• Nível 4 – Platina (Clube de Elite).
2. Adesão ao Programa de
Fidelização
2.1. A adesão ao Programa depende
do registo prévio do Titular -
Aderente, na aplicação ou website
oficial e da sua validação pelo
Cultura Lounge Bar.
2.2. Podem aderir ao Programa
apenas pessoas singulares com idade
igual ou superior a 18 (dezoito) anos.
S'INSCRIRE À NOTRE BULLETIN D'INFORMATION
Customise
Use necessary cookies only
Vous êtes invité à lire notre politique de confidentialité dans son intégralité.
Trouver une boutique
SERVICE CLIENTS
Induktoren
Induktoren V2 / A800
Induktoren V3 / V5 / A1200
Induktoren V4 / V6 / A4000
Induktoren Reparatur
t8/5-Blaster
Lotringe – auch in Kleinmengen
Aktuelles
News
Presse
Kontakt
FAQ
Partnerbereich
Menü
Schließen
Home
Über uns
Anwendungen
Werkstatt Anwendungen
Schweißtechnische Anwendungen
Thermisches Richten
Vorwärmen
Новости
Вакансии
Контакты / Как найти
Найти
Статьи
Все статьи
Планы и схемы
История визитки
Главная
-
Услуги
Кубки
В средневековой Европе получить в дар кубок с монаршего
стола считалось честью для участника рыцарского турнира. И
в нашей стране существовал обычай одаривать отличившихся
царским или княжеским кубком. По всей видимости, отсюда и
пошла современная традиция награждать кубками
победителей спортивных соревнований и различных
* * *
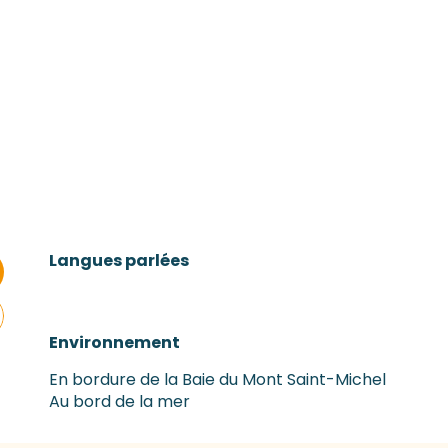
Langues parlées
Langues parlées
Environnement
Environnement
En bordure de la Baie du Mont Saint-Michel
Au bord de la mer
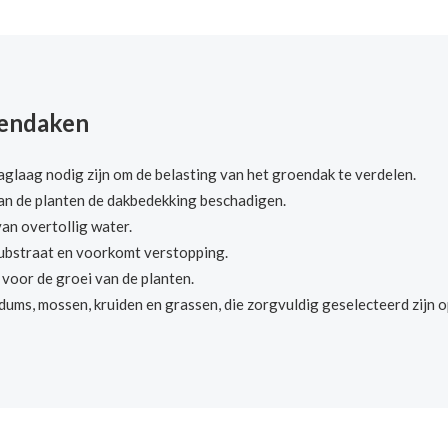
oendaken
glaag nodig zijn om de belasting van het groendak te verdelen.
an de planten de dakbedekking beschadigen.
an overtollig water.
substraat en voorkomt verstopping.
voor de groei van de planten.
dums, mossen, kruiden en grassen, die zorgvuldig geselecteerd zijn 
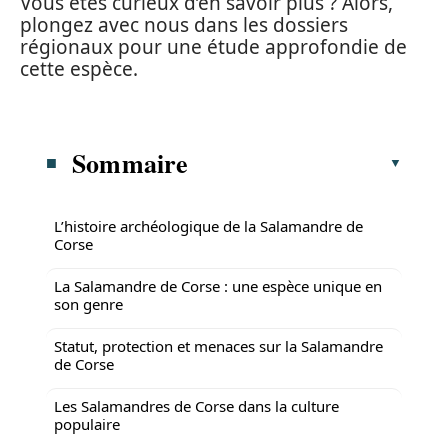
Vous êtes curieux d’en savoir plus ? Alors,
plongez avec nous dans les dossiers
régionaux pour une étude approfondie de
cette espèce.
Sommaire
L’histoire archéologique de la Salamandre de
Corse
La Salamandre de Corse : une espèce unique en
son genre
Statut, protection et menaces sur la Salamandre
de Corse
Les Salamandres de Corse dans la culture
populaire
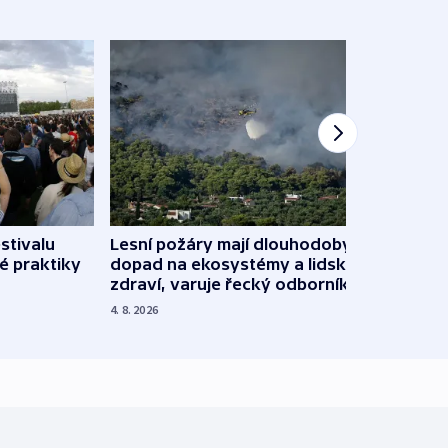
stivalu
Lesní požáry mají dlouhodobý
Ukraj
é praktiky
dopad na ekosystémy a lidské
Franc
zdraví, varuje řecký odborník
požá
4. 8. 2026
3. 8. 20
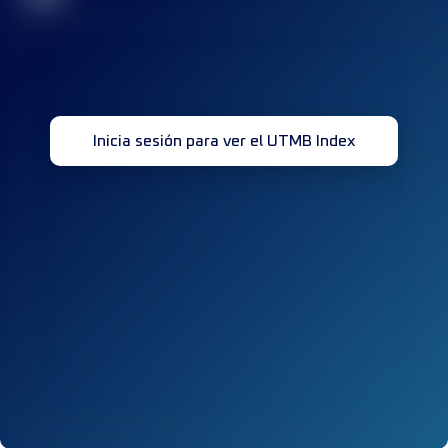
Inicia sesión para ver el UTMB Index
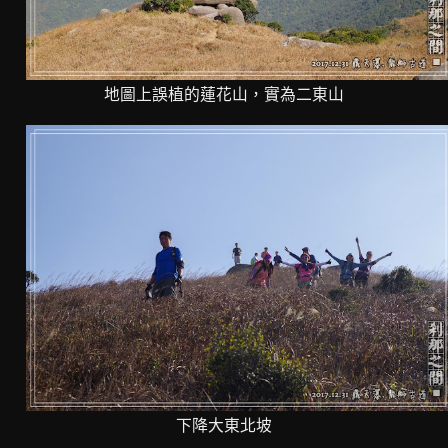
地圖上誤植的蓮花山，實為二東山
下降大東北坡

### WORK ITEM
Scan the entries for lines holding the string "Corse", then copy every one of them.

### WORKED SOLUTION
Corse
La Salamandre de Corse : une espèce unique en
de Corse
Les Salamandres de Corse dans la culture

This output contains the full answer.